◆ WORK REQUIRED: Once you reach the line with "issues. Sometimes, if" in the material below, copy each line exactly up to and including the line with "underground world filled", and skip the pictures.

** DATA UNDER STUDY follows **

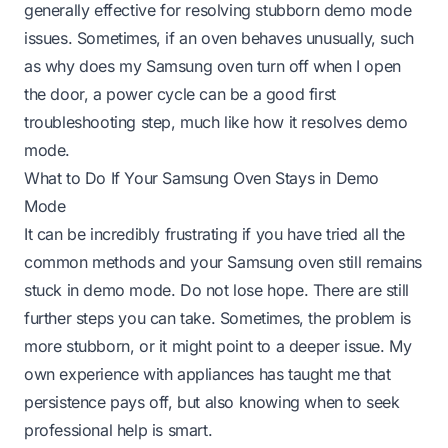
generally effective for resolving stubborn demo mode
issues. Sometimes, if an oven behaves unusually, such
as
why does my Samsung oven turn off when I open
the door
, a power cycle can be a good first
troubleshooting step, much like how it resolves demo
mode.
What to Do If Your Samsung Oven Stays in Demo
Mode
It can be incredibly frustrating if you have tried all the
common methods and your Samsung oven still remains
stuck in demo mode. Do not lose hope. There are still
further steps you can take. Sometimes, the problem is
more stubborn, or it might point to a deeper issue. My
own experience with appliances has taught me that
persistence pays off, but also knowing when to seek
professional help is smart.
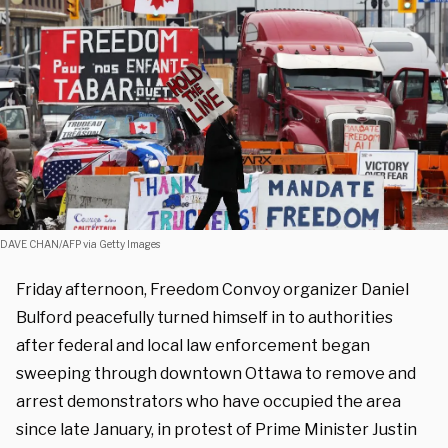
DAVE CHAN/AFP via Getty Images
Friday afternoon, Freedom Convoy organizer Daniel
Bulford peacefully turned himself in to authorities
after federal and local law enforcement began
sweeping through downtown Ottawa to remove and
arrest demonstrators who have occupied the area
since late January, in protest of Prime Minister Justin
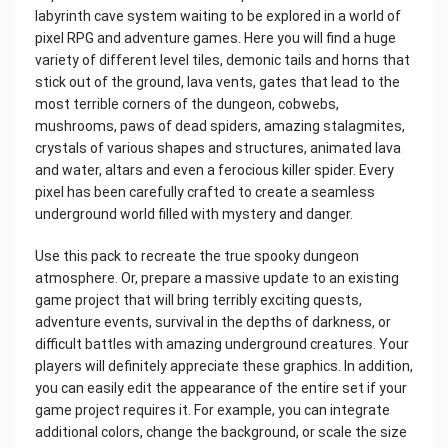
labyrinth cave system waiting to be explored in a world of
pixel RPG and adventure games. Here you will find a huge
variety of different level tiles, demonic tails and horns that
stick out of the ground, lava vents, gates that lead to the
most terrible corners of the dungeon, cobwebs,
mushrooms, paws of dead spiders, amazing stalagmites,
crystals of various shapes and structures, animated lava
and water, altars and even a ferocious killer spider. Every
pixel has been carefully crafted to create a seamless
underground world filled with mystery and danger.
Use this pack to recreate the true spooky dungeon
atmosphere. Or, prepare a massive update to an existing
game project that will bring terribly exciting quests,
adventure events, survival in the depths of darkness, or
difficult battles with amazing underground creatures. Your
players will definitely appreciate these graphics. In addition,
you can easily edit the appearance of the entire set if your
game project requires it. For example, you can integrate
additional colors, change the background, or scale the size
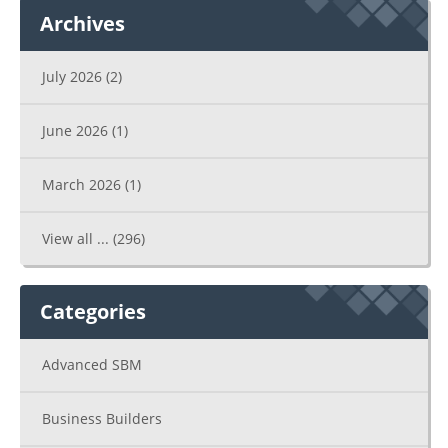
Archives
July 2026
(2)
June 2026
(1)
March 2026
(1)
View all ...
(296)
Categories
Advanced SBM
Business Builders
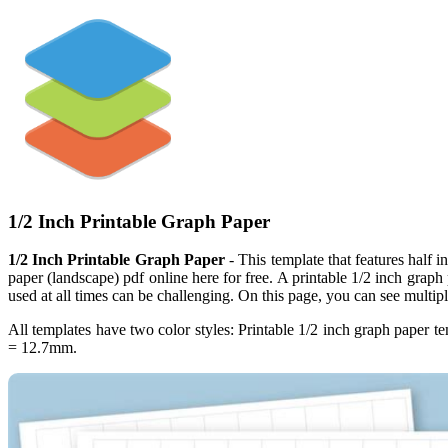
1/2 Inch Printable Graph Paper
1/2 Inch Printable Graph Paper
- This template that features half 
paper (landscape) pdf online here for free. A printable 1/2 inch graph
used at all times can be challenging. On this page, you can see multipl
All templates have two color styles: Printable 1/2 inch graph paper
= 12.7mm.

** End of DATA UNDER STUDY **

◆ COMPLETED EXERCISE:
issues. Sometimes, if an oven behaves unusually, such
as
why does my Samsung oven turn off when I open
the door
, a power cycle can be a good first
troubleshooting step, much like how it resolves demo
mode.
What to Do If Your Samsung Oven Stays in Demo
Mode
It can be incredibly frustrating if you have tried all the
common methods and your Samsung oven still remains
stuck in demo mode. Do not lose hope. There are still
further steps you can take. Sometimes, the problem is
more stubborn, or it might point to a deeper issue. My
own experience with appliances has taught me that
persistence pays off, but also knowing when to seek
professional help is smart.
DAVE CHAN/AFP via Getty Images
Friday afternoon, Freedom Convoy organizer Daniel
Bulford peacefully turned himself in to authorities
after federal and local law enforcement began
sweeping through downtown Ottawa to remove and
arrest demonstrators who have occupied the area
since late January, in protest of Prime Minister Justin
labyrinth cave system waiting to be explored in a world of
pixel RPG and adventure games. Here you will find a huge
variety of different level tiles, demonic tails and horns that
stick out of the ground, lava vents, gates that lead to the
most terrible corners of the dungeon, cobwebs,
mushrooms, paws of dead spiders, amazing stalagmites,
crystals of various shapes and structures, animated lava
and water, altars and even a ferocious killer spider. Every
pixel has been carefully crafted to create a seamless
underground world filled with mystery and danger.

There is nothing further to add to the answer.